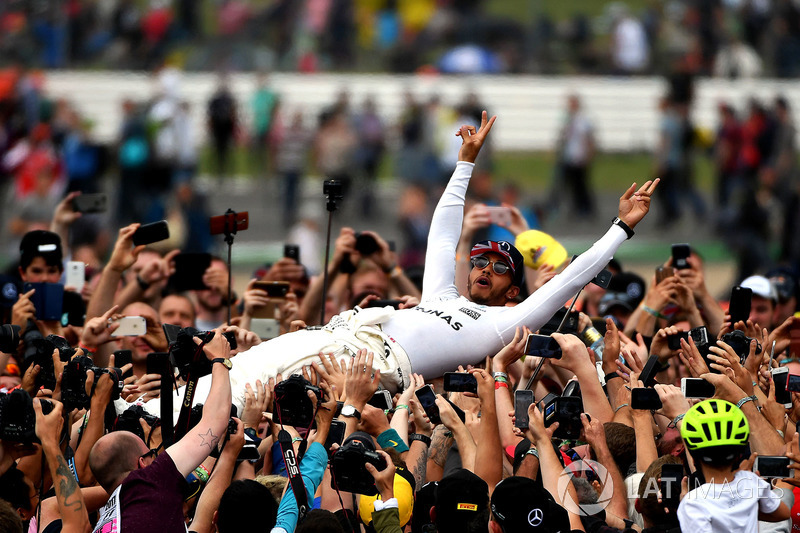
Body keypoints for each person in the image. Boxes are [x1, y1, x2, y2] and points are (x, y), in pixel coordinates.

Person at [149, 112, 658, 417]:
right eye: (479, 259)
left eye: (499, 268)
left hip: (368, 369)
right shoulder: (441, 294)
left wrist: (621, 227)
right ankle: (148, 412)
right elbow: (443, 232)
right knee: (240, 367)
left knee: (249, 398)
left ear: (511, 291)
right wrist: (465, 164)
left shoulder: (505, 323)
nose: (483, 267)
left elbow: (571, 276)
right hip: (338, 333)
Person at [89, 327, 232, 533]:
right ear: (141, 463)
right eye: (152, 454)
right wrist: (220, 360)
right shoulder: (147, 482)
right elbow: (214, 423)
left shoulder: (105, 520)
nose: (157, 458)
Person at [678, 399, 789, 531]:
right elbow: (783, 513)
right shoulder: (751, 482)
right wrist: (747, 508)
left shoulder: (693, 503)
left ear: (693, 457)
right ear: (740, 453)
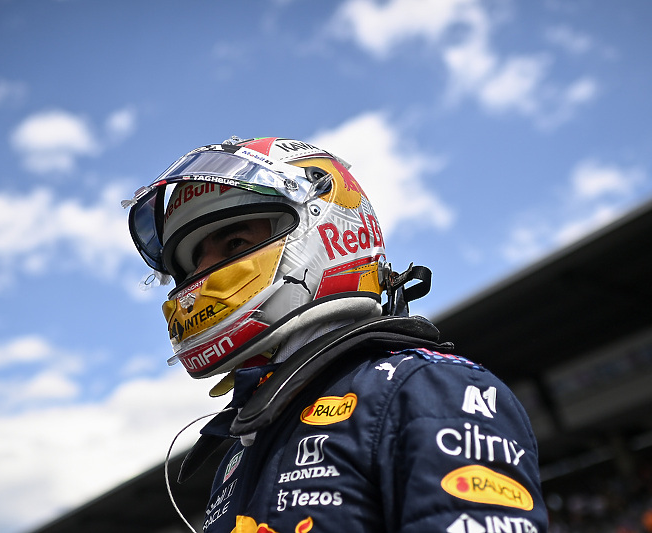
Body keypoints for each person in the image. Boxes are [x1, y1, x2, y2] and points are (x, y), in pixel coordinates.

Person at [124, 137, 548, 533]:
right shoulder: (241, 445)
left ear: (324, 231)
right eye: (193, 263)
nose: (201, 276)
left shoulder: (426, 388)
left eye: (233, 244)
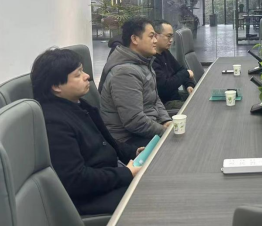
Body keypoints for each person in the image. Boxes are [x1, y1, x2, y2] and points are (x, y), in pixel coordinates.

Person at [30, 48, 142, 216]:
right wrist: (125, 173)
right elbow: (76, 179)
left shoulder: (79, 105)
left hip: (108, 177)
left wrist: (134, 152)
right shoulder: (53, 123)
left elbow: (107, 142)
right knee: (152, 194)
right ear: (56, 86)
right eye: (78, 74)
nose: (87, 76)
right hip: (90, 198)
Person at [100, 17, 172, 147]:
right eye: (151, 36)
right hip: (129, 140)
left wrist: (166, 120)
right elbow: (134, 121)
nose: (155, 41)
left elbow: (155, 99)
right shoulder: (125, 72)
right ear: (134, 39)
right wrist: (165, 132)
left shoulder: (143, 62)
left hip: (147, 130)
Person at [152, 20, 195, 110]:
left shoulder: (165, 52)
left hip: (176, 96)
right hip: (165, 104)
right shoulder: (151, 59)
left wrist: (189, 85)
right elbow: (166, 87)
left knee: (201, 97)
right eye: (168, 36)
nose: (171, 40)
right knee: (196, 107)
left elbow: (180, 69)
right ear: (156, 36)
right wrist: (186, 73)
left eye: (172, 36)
######
- PROBLEM -
Lines from the one with "left wrist: (134, 152)" through the end of the data: set these down exactly, including both ends and nothing more.

- RESPONSE TO THE TASK -
left wrist: (134, 152)
right shoulder: (53, 123)
left elbow: (107, 142)
right knee: (152, 194)
right ear: (56, 86)
right eye: (78, 74)
nose: (87, 76)
right hip: (90, 198)
Person at [100, 17, 172, 147]:
right eye: (151, 36)
right hip: (129, 140)
left wrist: (166, 120)
right elbow: (134, 121)
nose: (155, 41)
left elbow: (155, 99)
right shoulder: (125, 72)
right ear: (134, 39)
right wrist: (165, 132)
left shoulder: (143, 62)
left hip: (147, 130)
Person at [152, 20, 195, 110]:
left shoulder: (165, 52)
left hip: (176, 96)
right hip: (165, 104)
right shoulder: (151, 59)
left wrist: (189, 85)
right elbow: (166, 87)
left knee: (201, 97)
right eye: (168, 36)
nose: (171, 40)
right knee: (196, 107)
left elbow: (180, 69)
right ear: (156, 36)
right wrist: (186, 73)
left eye: (172, 36)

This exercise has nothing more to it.